Figure 1: Cybernetic Information Exchange of the Enterprise with its Environment

The technical part of this process is usually constellated as the channel(s) platform together with a CRM data repository and its analytic software - the BI suite. The CRM repository collects historical records of customer interactions with various contact channels and allows managers to apply analytic tools to digest the data. From this information, marketers can derive business rules from the data in the repository that drive personalized customer interactions; the channels are "informed" by the results of analysis and the results monitored against expectations.

The only problem with this idealized model is that it doesn't explain actual experience with CRM. Why are the technical periodicals full of CRM and enterprise resource planning (ERP) failure stories, ranging from 55 percent to 70 percent of installs, depending on whom you believe? If we can get beyond the BI component as a technical artifact that assists this process, we can see that real management of customer relationships is a strategy and way of doing business. It is embodied in organizational intelligence, which includes the BI technology.

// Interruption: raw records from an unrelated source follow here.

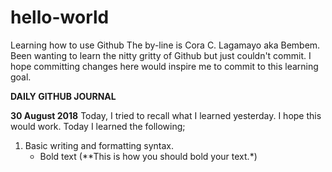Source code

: # hello-world
Learning how to use Github
The by-line is Cora C. Lagamayo aka Bembem. Been wanting to learn the nitty gritty of Github  but just couldn't commit. I hope committing changes here would inspire me to commit to this learning goal.

**DAILY GITHUB JOURNAL**

**30 August 2018**
Today,  I tried to recall what I learned yesterday. I hope this would work. Today I learned the following; 
1. Basic writing and formatting syntax.
   - Bold text (**This is how you should bold your text.*)
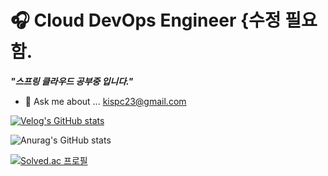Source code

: # 🎧 Cloud DevOps Engineer {수정 필요함.

***"스프링 클라우드 공부중 입니다."***

- 💬 Ask me about ... kispc23@gmail.com
<!--
**JHGIVENCHY/JHGIVENCHY** is a ✨ _special_ ✨ repository because its `README.md` (this file) appears on your GitHub profile.

Here are some ideas to get you started:

- 🔭 I’m currently working on ...
- 🌱 I’m currently learning ...
- 👯 I’m looking to collaborate on ...
- 🤔 I’m looking for help with ...
- 💬 Ask me about ...
- 📫 How to reach me: ...
- 😄 Pronouns: ...
- ⚡ Fun fact: ...
-->


<!-- <img src="https://img.shields.io/badge/Terraform-00B95F?style=flat-square&logo=Terraform&logoColor=7B42BC"> <img src="https://img.shields.io/badge/Consul-00B95F?style=flat-square&logo=Consul&logoColor=F24C53"> <img src="https://img.shields.io/badge/Jenkins-00B95F?style=flat-square&logo=Jenkins&logoColor=D24939"> <img src="https://img.shields.io/badge/Grafana-00B95F?style=flat-square&logo=Grafana&logoColor=F46800"> <img src="https://img.shields.io/badge/Docker-00B95F?style=flat-square&logo=Docker&logoColor=2496ED">
<br/>
<img src="https://img.shields.io/badge/Kubernetes-00B95F?style=flat-square&logo=Kubernetes&logoColor=326CE5"/>  <img src="https://img.shields.io/badge/AWS-00B95F?style=flat-square&logo=Amazon AWS&logoColor=232F3E">  <img src="https://img.shields.io/badge/Azure-00B95F?style=flat-square&logo=Microsoft Azure&logoColor=0078D4"> <img src="https://img.shields.io/badge/Kafka-00B95F?style=flat-square&logo=Apache Kafka&logoColor=231F20">  <img src="https://img.shields.io/badge/Ansible-00B95F?style=flat-square&logo=Ansible&logoColor=EE0000"> 
나중에 내가 사용할수 있는언어 이런식으로 넣어야함. 
-->


[![Velog's GitHub stats](https://velog-readme-stats.vercel.app/api?name=orpsh1941&color=dark)](https://velog.io/@orpsh1941/Azure-Landing-Zone)

![Anurag's GitHub stats](https://github-readme-stats.vercel.app/api?username=JHGIVENCHY&show_icons=true&theme=vue-dark)

[![Solved.ac
프로필](http://mazassumnida.wtf/api/v2/generate_badge?boj=orpsh1941)](https://solved.ac/orpsh1941)


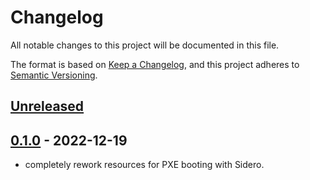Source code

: # Changelog

All notable changes to this project will be documented in this file.

The format is based on [Keep a Changelog](https://keepachangelog.com/en/1.0.0/),
and this project adheres to [Semantic Versioning](https://semver.org/spec/v2.0.0.html).

## [Unreleased]

## [0.1.0] - 2022-12-19

- completely rework resources for PXE booting with Sidero.

[Unreleased]: https://github.com/a7d-corp/homelab-k8s-cluster-room101-a7d-mc/compare/v0.1.0...HEAD
[0.1.0]: https://github.com/a7d-corp/homelab-k8s-cluster-room101-a7d-mc/releases/tag/v0.1.0
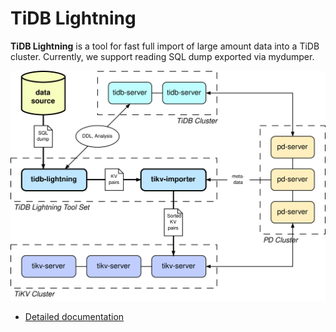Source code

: # TiDB Lightning

**TiDB Lightning** is a tool for fast full import of large amount data into a TiDB cluster.
Currently, we support reading SQL dump exported via mydumper.

![](docs/en_US/tidb-lightning.svg)

* [Detailed documentation](docs/en_US/README.md)
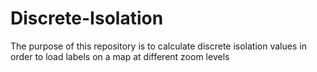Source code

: # Discrete-Isolation
The purpose of this repository is to calculate discrete isolation values in order to load labels on a map at different zoom levels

Organizational Intelligence

For our purposes, we will define organizational intelligence as the capacity for the enterprise to collectively know itself in relationship to its environment and to act on that knowledge in a way that furthers its position with customers and the marketplace. To see how this fits together, we need a model for how organizations store and use the intelligence gained from experience. This is illustrated in Figure 2.

Figure 2: Organizational Intelligence

Here, organizational intelligence is a three-level field of consciousness: acting, thinking and being. Each level is associated with certain types of knowledge, actions and decisions appropriate to the level. By "consciousness" is meant a field of knowledge that everyone and everything involved in the channel dialog can access and use to inform their activities. This model is consistent with how scholars understand the structure of organizational knowledge previously described in DM Review. A coherent multichannel customer strategy has to be anchored in all three of these levels.

  • Acting is the tip of organizational intelligence. This is the level of channels, business processes, software technology, the BI suite as well as the physical channel apparatus that customers use to interact with the firm. Sales and service reps that meet daily with customers function at this level of intelligence, as do retail outlets, Web sites and contact centers. This is the level of sensing the customer, capturing the customer's responses and responding to the customer, whether the response is personal or emanates from automated systems that are embedded deeper in the organization's infrastructure.
  • Thinking and strategy are the next and less visible level of organizational intelligence. This is where the explicit rules that govern customer interaction reside. These rules are embedded in software and technology or in processes and policies and the general know-how of employees. For example, if a bank uses a campaign manager tool, the campaign rules exist at this level. The second level is what informs the channel level for action and execution. The firm managers advance thinking can help figure out how they want to direct the dialog with customers, implemented as rules that drive customer interaction over channels. It is the level of knowing the customer.
  • The third level of organizational intelligence is that of being. This is the level of principles and values where the firm's vision and reason for existence are known. Here is where the firm's basic value proposition exists, the reason why the customer should do business with the firm instead of with its competitors. At the level of being, the firm decides what it is in the world and why that is important to its customers and the market. The decisions at this level inform the level of thinking and strategy. Articulating the level of being is a senior management responsibility and can never be delegated to technicians, though it can be disseminated to all. The level of being is generally stable, and decisions here do not change often, but need to be revisited occasionally to determine if the firm is aligned to the feedback it is receiving from its environment.